Thanks for replying to my previous comment, as always your work and blog is a key inspiratory to my professional life. I couldn’t resist sharing a few remarks on mapping.
At a first glance mapping of keys might seems trivial, but for those who has implemented a repository to hold keys, its it painfully clear that it is a particularly difficult task.
I recall my very first implementation of a hub and spoke solution, where one of the key features of it was to act as a key translator. Quite quickly we came to the realization that there are almost no natural keys. It is difficult to find an attribute or set of attributes that holds the minimum of characteristics (Mandatory, Unique, Stable, and Minimum) to be labeled as a valid natural key. The few we’ve encountered is State names, Animal names, Stage names (actors, films), Drug names, the periodic table And, of course, date. So where purely natural keys do not exist, artificial keys are often used. To be considered natural, they have to assume a business meaning (e.g., Customer Number: “What’s your customer number?”)
The problem with these artificial keys is that their level isn’t clearly defined.

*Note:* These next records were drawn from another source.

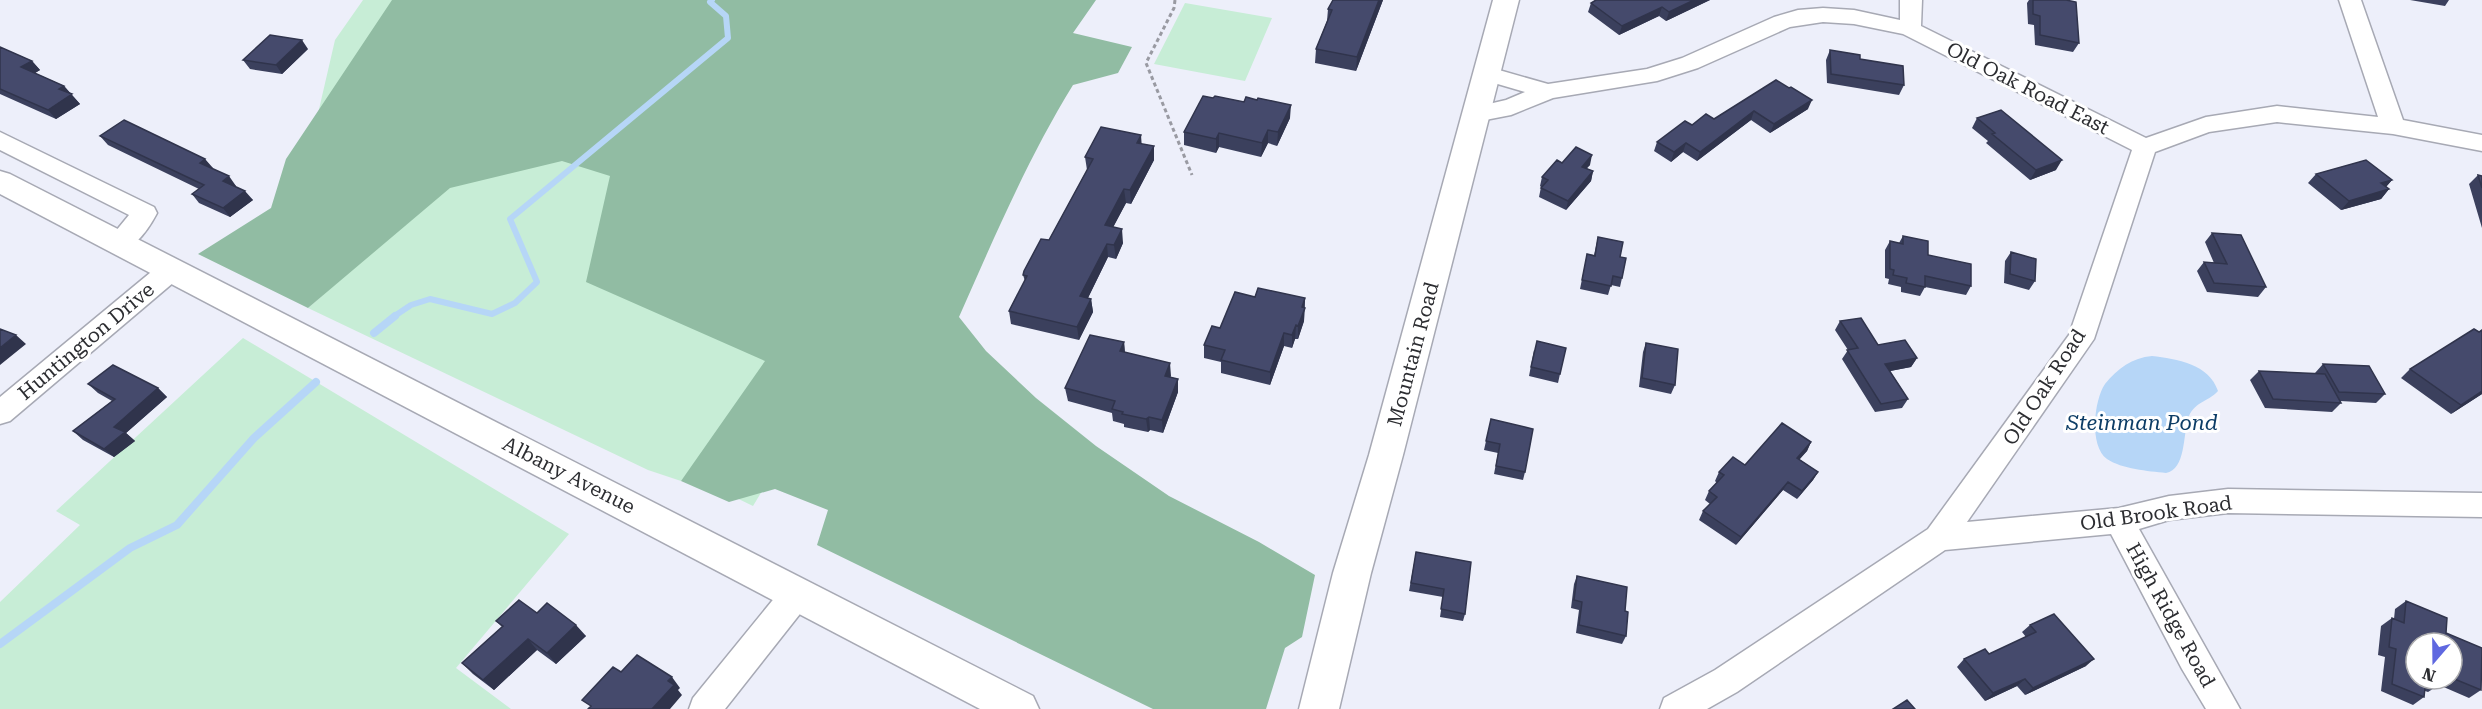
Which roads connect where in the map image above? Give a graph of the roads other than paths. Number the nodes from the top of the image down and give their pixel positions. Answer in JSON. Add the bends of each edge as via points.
{"nodes":[{"id":1,"x":1506,"y":0,"type":"edge"},
{"id":2,"x":1911,"y":0,"type":"edge"},
{"id":3,"x":2350,"y":0,"type":"edge"},
{"id":4,"x":1910,"y":29,"type":"junction"},
{"id":5,"x":1485,"y":74,"type":"junction"},
{"id":6,"x":1548,"y":91,"type":"junction"},
{"id":7,"x":1475,"y":114,"type":"junction"},
{"id":8,"x":2393,"y":126,"type":"junction"},
{"id":9,"x":0,"y":140,"type":"edge"},
{"id":10,"x":2482,"y":143,"type":"edge"},
{"id":11,"x":2145,"y":147,"type":"junction"},
{"id":12,"x":0,"y":182,"type":"edge"},
{"id":13,"x":119,"y":243,"type":"junction"},
{"id":14,"x":171,"y":270,"type":"junction"},
{"id":15,"x":0,"y":412,"type":"edge"},
{"id":16,"x":2482,"y":505,"type":"edge"},
{"id":17,"x":2119,"y":521,"type":"junction"},
{"id":18,"x":1940,"y":538,"type":"junction"},
{"id":19,"x":796,"y":595,"type":"junction"},
{"id":20,"x":705,"y":709,"type":"edge"},
{"id":21,"x":1019,"y":709,"type":"edge"},
{"id":22,"x":1319,"y":709,"type":"edge"},
{"id":23,"x":1676,"y":709,"type":"edge"},
{"id":24,"x":2224,"y":709,"type":"edge"}],
"edges":[{"from":1,"to":5,"type":"main road","name":"Mountain Road"},
{"from":2,"to":4,"type":"street"},
{"from":3,"to":8,"type":"street"},
{"from":4,"to":6,"type":"street","name":"Old Oak Road East","via":[[1854,17],[1798,17],[1690,63],[1649,76]]},
{"from":4,"to":11,"type":"street","name":"Old Oak Road East"},
{"from":5,"to":6,"type":"street"},
{"from":5,"to":7,"type":"main road","name":"Mountain Road"},
{"from":6,"to":7,"type":"street","via":[[1511,107]]},
{"from":7,"to":22,"type":"main road","name":"Mountain Road"},
{"from":8,"to":10,"type":"street"},
{"from":8,"to":11,"type":"street","via":[[2277,114],[2206,125]]},
{"from":9,"to":13,"type":"street","via":[[145,213]]},
{"from":11,"to":18,"type":"street","name":"Old Oak Road","via":[[2080,339]]},
{"from":12,"to":13,"type":"main road","name":"Albany Avenue"},
{"from":13,"to":14,"type":"main road","name":"Albany Avenue"},
{"from":14,"to":15,"type":"street","name":"Huntington Drive"},
{"from":14,"to":19,"type":"main road","name":"Albany Avenue"},
{"from":16,"to":17,"type":"street","name":"Old Brook Road","via":[[2228,501],[2169,508]]},
{"from":17,"to":18,"type":"street","name":"Old Brook Road"},
{"from":17,"to":24,"type":"street","name":"High Ridge Road"},
{"from":18,"to":23,"type":"street","name":"Old Oak Road","via":[[1726,681]]},
{"from":19,"to":20,"type":"street"},
{"from":19,"to":21,"type":"main road","name":"Albany Avenue"}]}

What is a product in one system might equal a product group in another. The granularity of artificial keys and what they represent is particularly difficult to bring to a permanent and frozen understanding.
Then there is the issue of Stable, how stable are your business keys? If only I had a dime for every time I’ve encountered a claim of “stable keys”, having to listen to back crawling explaining which conditions under which circumstances “stable” has to be understood.
Regarding “timeliness” I do hope I’ll find time to blog on the KPI’s addressing data quality in the upcoming future. One remark is easily tied to these KPI’s “The easier they are to implement, the more worthless they are”. Timeliness is the most difficult KPI I’ve ever implemented on repository, yet also the most rewarding.